About “Howely”… Officer Commanding 456 Squadron
From 1 June 1943 to 14 December 1943 Wing Commander G. Howden was Commanding Officer
A group of officers at No. 456 (Mosquito) Squadron, RAAF Fighter Command based at RAF Station Middle Wallop. Left to right: 402863 Squadron Leader (Sqn Ldr) Richard William Hyem, Gunnedah, NSW; 12631 Pilot Officer (later Flying Officer) Francis Alfred Saw, Camberwell, Vic; Wing Commander G Howden DFC RAF, Guildford, WA; 400309 Flight Lieutenant (Flt Lt, later Sqn Ldr) Danbigh Leon Norris-Smith, Heidelburg, Vic; and Flt Lt (later Wing Commander [Wing Cdr]) Gordon Panitz, Southport, Qld. Wing Cdr Panitz was killed on operations over France on 22 August 1944 while serving with RAAF 464 Squadron.
456 Squadron RAAF
No. 456 Squadron was the Royal Australian Air Force’s only dedicated night fighter squadron during the Second World War. An Article XV squadron, it was formed at Valley, on the Welsh island of Anglesea, on 30 June 1941 and joined 9 Group of Fighter Command. The squadron was initially equipped with Boulton Paul Defiant aircraft but had barely begun operations before it was re-equipped with Bristol Beaufighters at the end of September. Obsolete, the Defiant was ill-suited to the night fighter role, but operating the potent radar-equipped Beaufighter, the squadron was well-equipped for stalking German bombers in Britain’s night skies.
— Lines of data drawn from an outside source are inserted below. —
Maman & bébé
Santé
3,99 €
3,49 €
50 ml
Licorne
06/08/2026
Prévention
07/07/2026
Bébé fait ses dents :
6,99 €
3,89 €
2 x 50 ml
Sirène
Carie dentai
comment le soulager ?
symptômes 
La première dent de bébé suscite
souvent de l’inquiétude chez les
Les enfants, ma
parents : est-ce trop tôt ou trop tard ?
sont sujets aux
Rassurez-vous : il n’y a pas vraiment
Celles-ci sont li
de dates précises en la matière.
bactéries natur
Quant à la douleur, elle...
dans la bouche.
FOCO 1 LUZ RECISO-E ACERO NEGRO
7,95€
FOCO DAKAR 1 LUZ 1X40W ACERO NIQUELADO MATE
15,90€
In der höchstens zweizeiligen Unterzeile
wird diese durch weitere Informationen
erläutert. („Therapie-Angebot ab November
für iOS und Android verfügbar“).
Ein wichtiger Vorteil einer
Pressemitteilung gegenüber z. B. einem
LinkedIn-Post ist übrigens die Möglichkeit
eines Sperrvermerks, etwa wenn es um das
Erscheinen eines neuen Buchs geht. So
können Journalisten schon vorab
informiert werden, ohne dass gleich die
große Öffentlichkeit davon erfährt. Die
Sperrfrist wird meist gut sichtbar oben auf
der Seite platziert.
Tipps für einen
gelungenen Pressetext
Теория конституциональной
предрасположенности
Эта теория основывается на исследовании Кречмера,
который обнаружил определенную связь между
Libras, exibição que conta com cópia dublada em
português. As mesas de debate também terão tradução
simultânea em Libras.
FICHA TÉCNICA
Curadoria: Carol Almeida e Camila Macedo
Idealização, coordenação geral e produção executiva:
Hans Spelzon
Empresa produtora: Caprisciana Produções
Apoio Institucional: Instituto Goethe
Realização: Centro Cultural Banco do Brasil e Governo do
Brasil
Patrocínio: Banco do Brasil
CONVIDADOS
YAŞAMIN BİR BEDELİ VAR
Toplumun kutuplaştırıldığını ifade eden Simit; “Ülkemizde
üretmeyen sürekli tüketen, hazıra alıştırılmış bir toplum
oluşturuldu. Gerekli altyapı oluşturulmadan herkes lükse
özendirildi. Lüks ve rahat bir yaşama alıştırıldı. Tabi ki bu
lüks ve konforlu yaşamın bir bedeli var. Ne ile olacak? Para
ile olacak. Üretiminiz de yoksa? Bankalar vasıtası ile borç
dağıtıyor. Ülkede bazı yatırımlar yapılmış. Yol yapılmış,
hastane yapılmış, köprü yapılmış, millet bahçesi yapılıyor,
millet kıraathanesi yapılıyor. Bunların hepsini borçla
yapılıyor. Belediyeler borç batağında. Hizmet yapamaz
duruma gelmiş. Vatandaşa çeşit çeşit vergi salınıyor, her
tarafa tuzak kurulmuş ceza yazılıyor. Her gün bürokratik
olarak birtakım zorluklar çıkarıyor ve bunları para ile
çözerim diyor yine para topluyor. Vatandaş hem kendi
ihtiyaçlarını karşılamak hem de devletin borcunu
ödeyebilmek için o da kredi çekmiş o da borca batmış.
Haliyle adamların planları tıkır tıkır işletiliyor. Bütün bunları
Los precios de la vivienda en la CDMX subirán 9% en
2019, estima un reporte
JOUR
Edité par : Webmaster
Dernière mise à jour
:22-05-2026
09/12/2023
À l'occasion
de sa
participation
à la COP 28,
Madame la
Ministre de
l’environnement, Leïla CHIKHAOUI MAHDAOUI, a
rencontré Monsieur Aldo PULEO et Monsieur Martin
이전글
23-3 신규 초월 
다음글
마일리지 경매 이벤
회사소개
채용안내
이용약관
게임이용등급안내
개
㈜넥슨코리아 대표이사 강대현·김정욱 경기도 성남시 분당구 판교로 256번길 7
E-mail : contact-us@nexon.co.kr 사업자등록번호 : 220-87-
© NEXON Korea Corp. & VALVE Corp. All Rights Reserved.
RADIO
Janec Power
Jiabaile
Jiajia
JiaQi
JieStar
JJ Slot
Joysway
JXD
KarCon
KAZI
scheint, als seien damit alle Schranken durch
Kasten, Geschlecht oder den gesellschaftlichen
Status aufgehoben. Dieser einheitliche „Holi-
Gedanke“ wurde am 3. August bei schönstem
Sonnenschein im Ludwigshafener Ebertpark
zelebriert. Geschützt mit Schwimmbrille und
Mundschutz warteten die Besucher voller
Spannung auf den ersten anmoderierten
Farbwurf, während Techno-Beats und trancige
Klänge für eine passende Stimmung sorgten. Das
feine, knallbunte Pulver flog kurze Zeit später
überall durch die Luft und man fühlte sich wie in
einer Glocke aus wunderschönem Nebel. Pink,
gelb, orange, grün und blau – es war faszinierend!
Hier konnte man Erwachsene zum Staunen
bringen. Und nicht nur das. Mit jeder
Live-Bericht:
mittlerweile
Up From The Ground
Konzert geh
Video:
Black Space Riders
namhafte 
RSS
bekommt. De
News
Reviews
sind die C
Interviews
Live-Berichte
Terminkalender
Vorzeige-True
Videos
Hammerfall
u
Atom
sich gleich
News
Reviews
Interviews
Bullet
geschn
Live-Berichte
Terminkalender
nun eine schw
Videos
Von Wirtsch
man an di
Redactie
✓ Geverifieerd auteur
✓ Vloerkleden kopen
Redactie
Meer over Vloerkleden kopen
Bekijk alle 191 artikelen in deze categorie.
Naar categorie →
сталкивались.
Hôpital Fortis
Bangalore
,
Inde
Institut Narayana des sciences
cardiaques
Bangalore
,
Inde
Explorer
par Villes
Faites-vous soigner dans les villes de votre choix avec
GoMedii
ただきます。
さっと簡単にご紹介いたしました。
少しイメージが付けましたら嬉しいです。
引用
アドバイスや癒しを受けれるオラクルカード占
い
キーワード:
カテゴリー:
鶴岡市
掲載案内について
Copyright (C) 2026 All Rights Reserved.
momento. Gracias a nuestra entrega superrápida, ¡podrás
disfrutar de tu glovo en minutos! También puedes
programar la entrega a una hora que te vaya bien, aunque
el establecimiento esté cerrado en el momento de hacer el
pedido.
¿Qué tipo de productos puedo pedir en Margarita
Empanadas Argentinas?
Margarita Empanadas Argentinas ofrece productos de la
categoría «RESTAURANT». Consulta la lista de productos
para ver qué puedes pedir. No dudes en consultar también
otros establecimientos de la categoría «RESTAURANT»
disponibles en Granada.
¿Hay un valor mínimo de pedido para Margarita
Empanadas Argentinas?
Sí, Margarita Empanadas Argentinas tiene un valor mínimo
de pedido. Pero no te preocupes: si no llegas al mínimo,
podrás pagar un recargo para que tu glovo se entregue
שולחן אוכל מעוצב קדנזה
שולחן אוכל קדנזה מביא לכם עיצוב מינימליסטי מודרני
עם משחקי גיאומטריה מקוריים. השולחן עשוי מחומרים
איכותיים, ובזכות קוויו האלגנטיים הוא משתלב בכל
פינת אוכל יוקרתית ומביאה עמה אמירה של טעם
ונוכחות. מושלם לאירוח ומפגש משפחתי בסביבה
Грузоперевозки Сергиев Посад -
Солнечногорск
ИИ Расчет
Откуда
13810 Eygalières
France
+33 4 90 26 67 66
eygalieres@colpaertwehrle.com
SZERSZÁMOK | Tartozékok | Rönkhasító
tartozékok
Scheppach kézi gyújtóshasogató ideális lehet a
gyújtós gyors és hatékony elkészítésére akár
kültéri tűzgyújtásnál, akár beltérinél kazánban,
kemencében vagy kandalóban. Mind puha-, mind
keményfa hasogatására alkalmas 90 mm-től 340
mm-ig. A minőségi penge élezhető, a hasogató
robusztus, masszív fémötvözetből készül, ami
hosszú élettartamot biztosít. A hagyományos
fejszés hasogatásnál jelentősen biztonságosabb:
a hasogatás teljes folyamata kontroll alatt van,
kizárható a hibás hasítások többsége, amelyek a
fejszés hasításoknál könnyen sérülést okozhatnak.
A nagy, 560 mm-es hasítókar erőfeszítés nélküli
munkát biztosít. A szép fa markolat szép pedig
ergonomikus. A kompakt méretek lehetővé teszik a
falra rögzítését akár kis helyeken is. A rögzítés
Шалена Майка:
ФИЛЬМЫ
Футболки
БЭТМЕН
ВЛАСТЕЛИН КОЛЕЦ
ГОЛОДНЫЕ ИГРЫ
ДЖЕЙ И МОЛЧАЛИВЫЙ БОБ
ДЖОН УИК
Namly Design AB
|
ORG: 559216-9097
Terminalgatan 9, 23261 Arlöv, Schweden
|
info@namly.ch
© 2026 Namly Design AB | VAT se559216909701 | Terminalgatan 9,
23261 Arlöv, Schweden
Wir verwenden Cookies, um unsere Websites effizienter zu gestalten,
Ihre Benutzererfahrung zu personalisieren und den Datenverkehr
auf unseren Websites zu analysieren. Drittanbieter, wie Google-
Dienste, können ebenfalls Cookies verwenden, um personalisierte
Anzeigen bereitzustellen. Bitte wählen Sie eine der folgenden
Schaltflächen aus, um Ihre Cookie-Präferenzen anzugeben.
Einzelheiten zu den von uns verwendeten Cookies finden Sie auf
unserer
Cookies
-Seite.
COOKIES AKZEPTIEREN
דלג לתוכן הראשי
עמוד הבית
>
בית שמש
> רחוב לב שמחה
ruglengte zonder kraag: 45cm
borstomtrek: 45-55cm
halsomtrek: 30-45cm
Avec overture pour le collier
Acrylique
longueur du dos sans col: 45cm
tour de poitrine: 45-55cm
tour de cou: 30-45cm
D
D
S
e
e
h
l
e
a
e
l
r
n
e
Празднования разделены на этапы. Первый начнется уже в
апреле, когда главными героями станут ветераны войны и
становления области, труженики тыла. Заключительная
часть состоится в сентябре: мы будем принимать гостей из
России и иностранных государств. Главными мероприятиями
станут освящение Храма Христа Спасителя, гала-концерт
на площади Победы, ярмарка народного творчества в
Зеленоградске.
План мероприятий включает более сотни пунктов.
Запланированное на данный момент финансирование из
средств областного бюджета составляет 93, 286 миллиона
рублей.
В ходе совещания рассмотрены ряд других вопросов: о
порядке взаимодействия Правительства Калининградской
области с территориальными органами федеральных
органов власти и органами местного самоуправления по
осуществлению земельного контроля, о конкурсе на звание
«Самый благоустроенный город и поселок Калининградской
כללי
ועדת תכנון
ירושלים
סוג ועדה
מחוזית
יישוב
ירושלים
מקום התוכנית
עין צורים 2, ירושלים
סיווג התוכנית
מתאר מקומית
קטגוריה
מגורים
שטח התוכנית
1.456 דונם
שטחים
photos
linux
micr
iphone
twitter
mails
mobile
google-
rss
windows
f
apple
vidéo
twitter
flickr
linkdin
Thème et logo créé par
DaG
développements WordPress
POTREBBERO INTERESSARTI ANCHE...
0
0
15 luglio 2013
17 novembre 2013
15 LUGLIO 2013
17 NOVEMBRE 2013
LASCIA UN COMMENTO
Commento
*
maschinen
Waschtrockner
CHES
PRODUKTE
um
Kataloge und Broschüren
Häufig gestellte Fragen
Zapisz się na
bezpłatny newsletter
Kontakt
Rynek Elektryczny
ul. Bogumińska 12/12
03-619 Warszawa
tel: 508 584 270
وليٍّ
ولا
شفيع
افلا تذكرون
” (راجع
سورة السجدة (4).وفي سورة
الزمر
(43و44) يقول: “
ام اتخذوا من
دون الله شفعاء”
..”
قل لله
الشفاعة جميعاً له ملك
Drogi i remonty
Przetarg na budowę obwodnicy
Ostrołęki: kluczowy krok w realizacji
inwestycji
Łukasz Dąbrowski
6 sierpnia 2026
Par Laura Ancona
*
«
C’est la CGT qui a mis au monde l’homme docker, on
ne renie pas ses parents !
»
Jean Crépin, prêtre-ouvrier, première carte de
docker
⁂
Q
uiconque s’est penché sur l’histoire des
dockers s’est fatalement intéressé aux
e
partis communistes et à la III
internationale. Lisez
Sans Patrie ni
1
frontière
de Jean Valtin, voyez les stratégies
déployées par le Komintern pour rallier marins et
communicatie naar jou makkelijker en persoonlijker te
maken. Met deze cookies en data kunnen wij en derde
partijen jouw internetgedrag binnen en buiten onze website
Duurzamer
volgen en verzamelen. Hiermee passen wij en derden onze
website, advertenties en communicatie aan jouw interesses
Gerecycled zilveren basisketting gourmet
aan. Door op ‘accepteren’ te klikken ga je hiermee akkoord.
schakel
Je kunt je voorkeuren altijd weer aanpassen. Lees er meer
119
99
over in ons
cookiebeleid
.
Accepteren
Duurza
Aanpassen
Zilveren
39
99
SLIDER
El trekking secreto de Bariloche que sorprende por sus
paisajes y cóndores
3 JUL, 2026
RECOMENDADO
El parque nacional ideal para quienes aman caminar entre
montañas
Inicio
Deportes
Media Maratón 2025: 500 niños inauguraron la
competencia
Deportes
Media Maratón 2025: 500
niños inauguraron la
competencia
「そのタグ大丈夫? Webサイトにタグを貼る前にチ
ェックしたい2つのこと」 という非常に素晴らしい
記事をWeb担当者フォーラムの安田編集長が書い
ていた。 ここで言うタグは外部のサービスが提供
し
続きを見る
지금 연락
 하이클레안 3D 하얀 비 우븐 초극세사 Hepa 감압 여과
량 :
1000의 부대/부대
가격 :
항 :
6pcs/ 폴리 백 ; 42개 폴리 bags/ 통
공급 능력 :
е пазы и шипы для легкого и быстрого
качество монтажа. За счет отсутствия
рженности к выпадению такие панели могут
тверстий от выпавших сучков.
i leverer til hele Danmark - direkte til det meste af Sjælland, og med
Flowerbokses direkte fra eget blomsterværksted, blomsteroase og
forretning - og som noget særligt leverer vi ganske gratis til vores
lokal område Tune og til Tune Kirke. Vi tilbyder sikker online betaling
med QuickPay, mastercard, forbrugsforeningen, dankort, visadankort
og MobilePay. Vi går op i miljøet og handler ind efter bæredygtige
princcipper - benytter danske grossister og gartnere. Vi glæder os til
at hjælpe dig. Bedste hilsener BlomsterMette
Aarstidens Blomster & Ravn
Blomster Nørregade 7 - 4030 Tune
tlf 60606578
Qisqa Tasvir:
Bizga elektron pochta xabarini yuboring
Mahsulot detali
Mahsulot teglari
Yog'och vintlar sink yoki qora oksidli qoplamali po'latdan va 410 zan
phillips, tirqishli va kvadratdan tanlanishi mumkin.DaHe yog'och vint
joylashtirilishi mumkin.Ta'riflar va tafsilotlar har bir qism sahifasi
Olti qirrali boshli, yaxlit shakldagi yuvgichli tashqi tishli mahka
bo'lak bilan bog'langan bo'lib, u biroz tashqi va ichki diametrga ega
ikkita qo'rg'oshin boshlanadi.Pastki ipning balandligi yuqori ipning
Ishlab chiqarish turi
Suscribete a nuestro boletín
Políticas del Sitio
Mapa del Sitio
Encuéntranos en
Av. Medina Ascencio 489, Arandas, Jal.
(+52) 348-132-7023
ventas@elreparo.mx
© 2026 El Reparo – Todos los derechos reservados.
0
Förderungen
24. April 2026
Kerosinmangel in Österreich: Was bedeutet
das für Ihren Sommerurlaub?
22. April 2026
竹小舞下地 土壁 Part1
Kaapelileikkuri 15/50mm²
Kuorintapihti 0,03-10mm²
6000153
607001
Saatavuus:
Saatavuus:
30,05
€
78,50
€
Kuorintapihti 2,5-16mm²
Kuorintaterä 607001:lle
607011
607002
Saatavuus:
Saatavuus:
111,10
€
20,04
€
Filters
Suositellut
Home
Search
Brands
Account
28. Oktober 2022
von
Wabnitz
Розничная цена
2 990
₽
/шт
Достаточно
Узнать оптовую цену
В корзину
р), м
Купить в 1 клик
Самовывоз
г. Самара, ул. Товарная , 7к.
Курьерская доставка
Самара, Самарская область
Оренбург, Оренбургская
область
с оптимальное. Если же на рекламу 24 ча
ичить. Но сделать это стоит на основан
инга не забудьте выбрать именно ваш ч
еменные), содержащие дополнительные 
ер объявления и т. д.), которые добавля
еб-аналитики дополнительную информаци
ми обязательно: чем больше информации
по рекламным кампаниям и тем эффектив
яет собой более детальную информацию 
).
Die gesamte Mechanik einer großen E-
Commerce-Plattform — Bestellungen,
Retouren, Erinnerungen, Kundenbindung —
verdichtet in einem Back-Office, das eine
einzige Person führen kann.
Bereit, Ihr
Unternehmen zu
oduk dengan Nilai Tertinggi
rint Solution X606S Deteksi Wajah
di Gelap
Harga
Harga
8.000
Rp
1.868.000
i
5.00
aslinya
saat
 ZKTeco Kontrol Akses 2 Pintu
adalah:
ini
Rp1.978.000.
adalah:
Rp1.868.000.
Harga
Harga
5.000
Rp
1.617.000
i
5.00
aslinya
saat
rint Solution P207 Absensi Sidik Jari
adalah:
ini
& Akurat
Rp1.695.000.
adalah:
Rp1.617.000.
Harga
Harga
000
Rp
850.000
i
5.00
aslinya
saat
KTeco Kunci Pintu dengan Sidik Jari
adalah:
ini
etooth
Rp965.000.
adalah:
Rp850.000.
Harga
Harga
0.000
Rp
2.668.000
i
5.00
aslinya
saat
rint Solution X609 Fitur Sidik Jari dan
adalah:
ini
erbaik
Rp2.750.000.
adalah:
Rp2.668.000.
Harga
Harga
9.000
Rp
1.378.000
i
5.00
The squadron operated Beaufighters from Valley for a little over a year before it was re-equipped with De Havilland Mosquitoes in December 1942. The Mosquito was even more versatile and its introduction, combined with a lessening of the German air threat over Britian, led to a diversification of 456 Squadron’s activities. From the start of 1943 it was also employed on offensive patrols over occupied Europe, striking at both German bombers near their home airfields and at targets on the ground. On 30 March 1943 the squadron relocated to Middle Whallop, in Hampshire to the east of Salisbury.
Although the night skies remained the squadron’s principal domain, it also mounted operations in daylight, attacking trains and other enemy transport in France, and flying patrols in defence of Coastal Command aircraft operating over the Bay of Biscay.
On 17 August 1943 the squadron moved to Colerne, to the east of Bristol. The move marked the beginning of a lull in operations in which the squadron’s energies were devoted to training. On 17 November it again moved, to Fairwood Common, in south Wales and mounted patrols in support of Bomber Command’s operations over Germany.